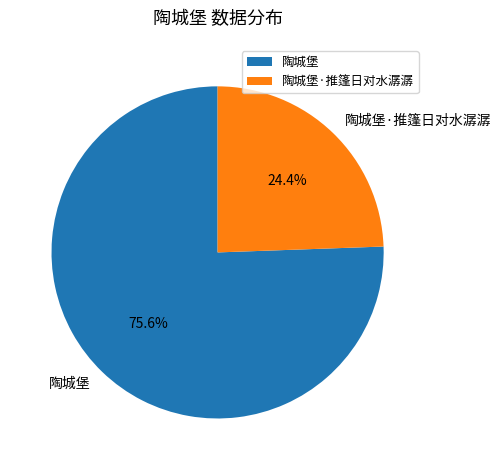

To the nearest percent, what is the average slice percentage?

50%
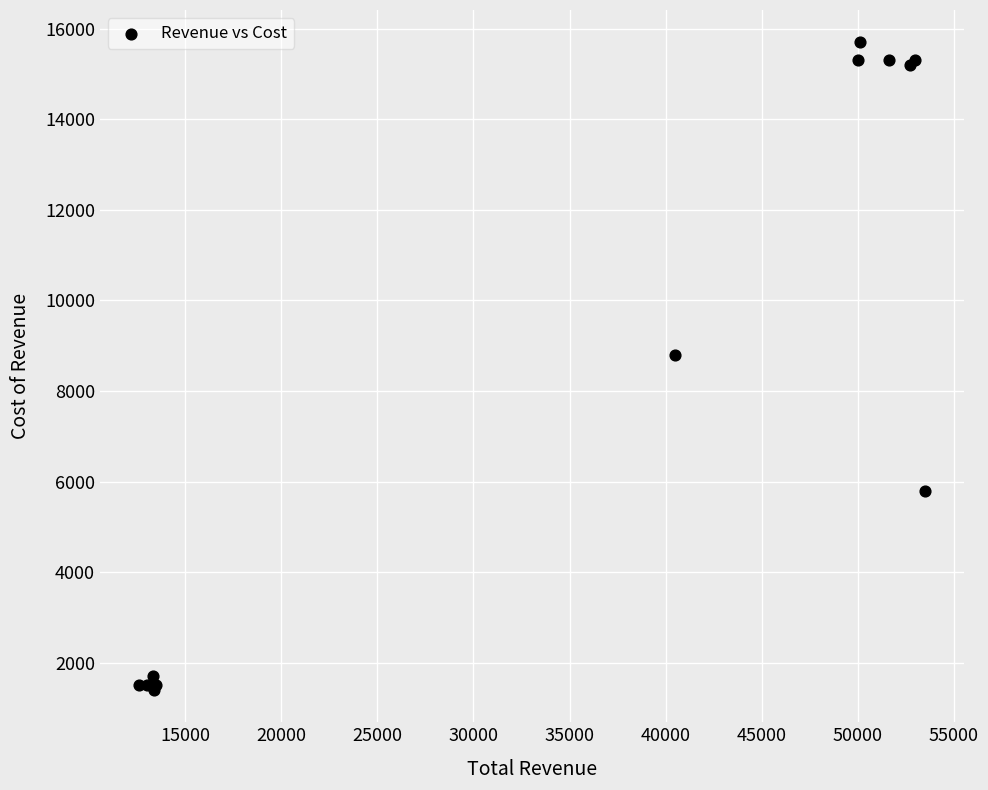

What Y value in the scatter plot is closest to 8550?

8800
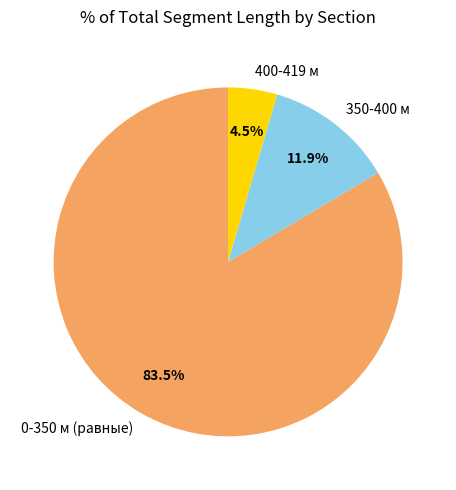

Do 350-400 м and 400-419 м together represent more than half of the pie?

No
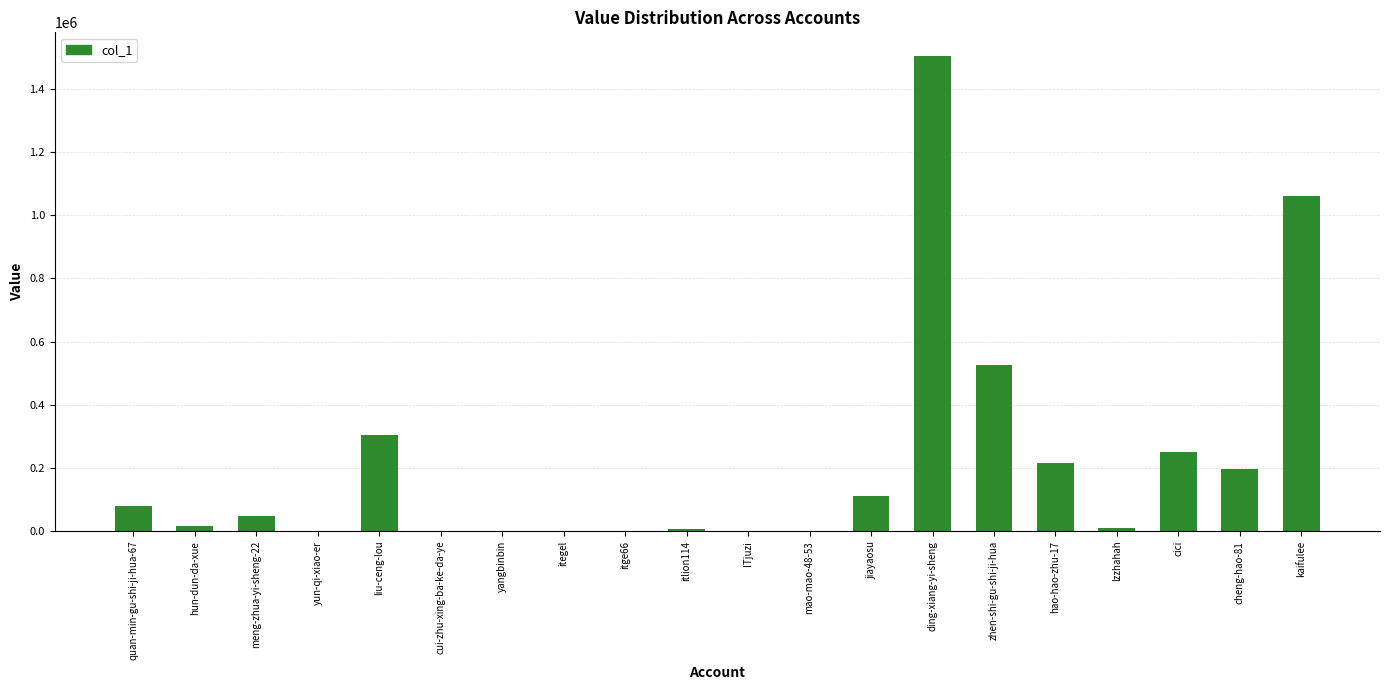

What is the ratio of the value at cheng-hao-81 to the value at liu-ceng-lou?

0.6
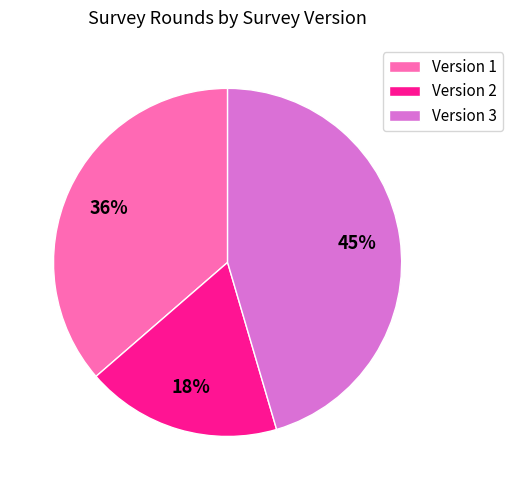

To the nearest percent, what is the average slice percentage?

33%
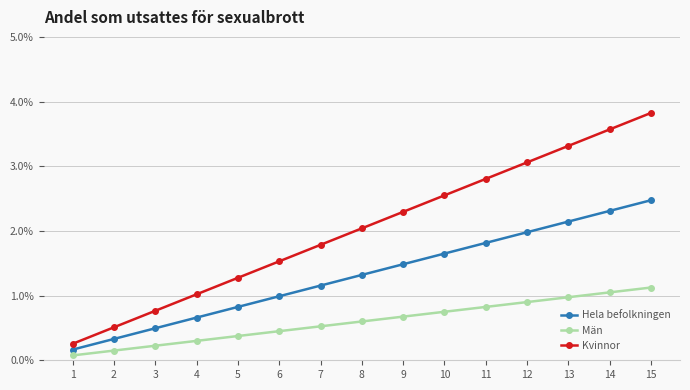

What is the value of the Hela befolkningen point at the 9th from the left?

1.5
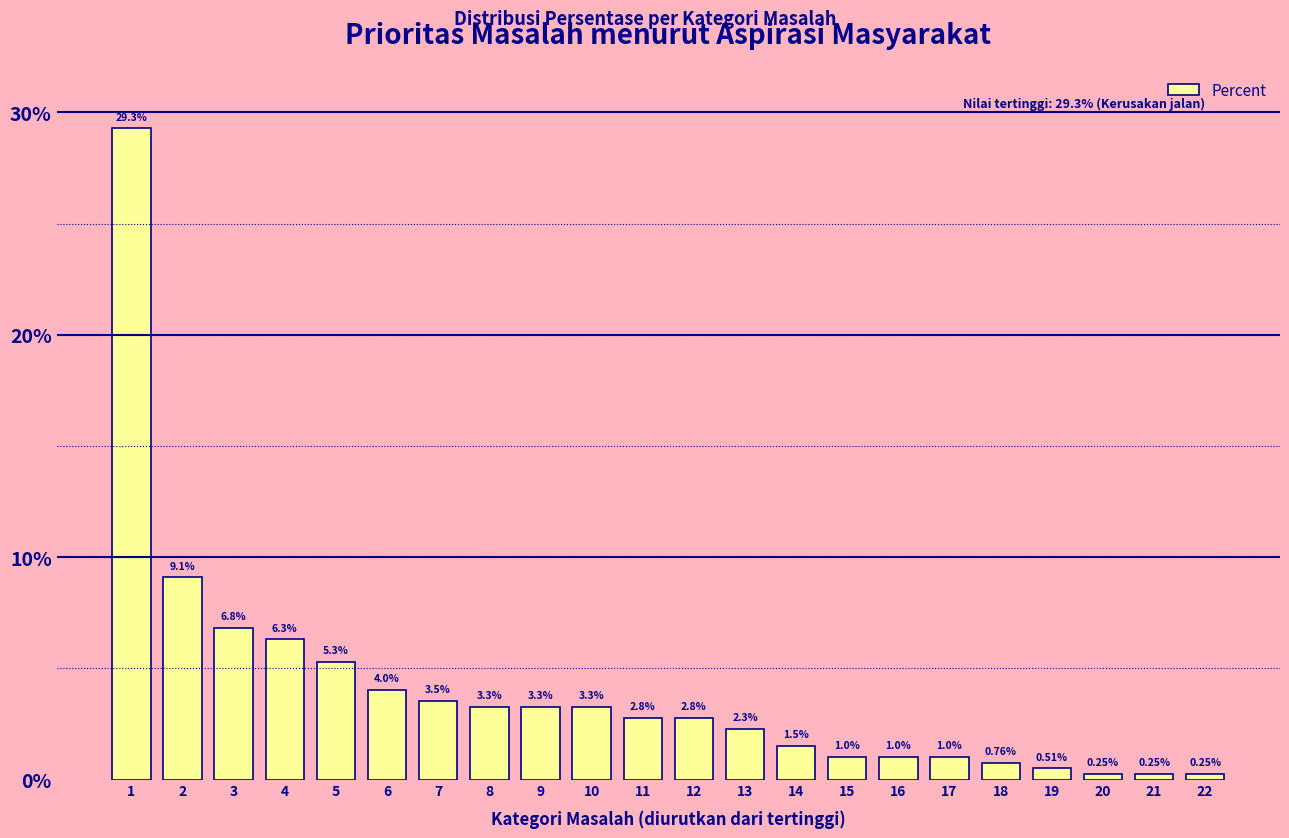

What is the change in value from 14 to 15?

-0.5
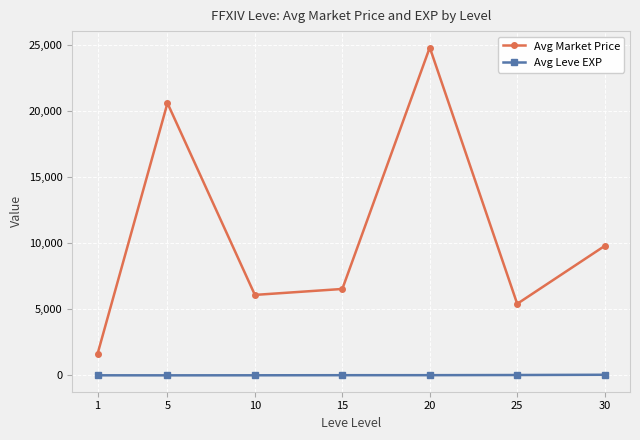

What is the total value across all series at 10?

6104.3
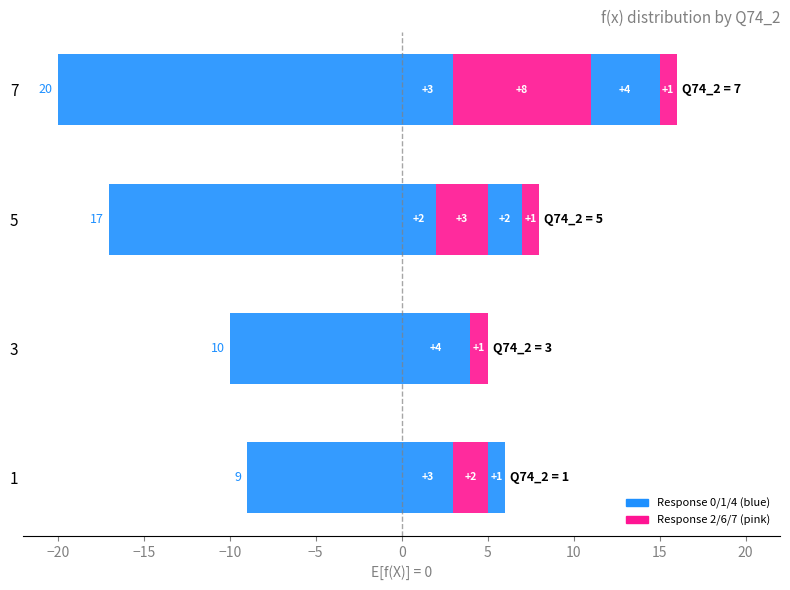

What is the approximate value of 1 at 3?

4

- **DIRECTIVE**: List every line above that contains the word "from", matching case exactly.

- **ANSWER FOR THIS EXERCISE**:
What is the value of the Hela befolkningen point at the 9th from the left?
What is the change in value from 14 to 15?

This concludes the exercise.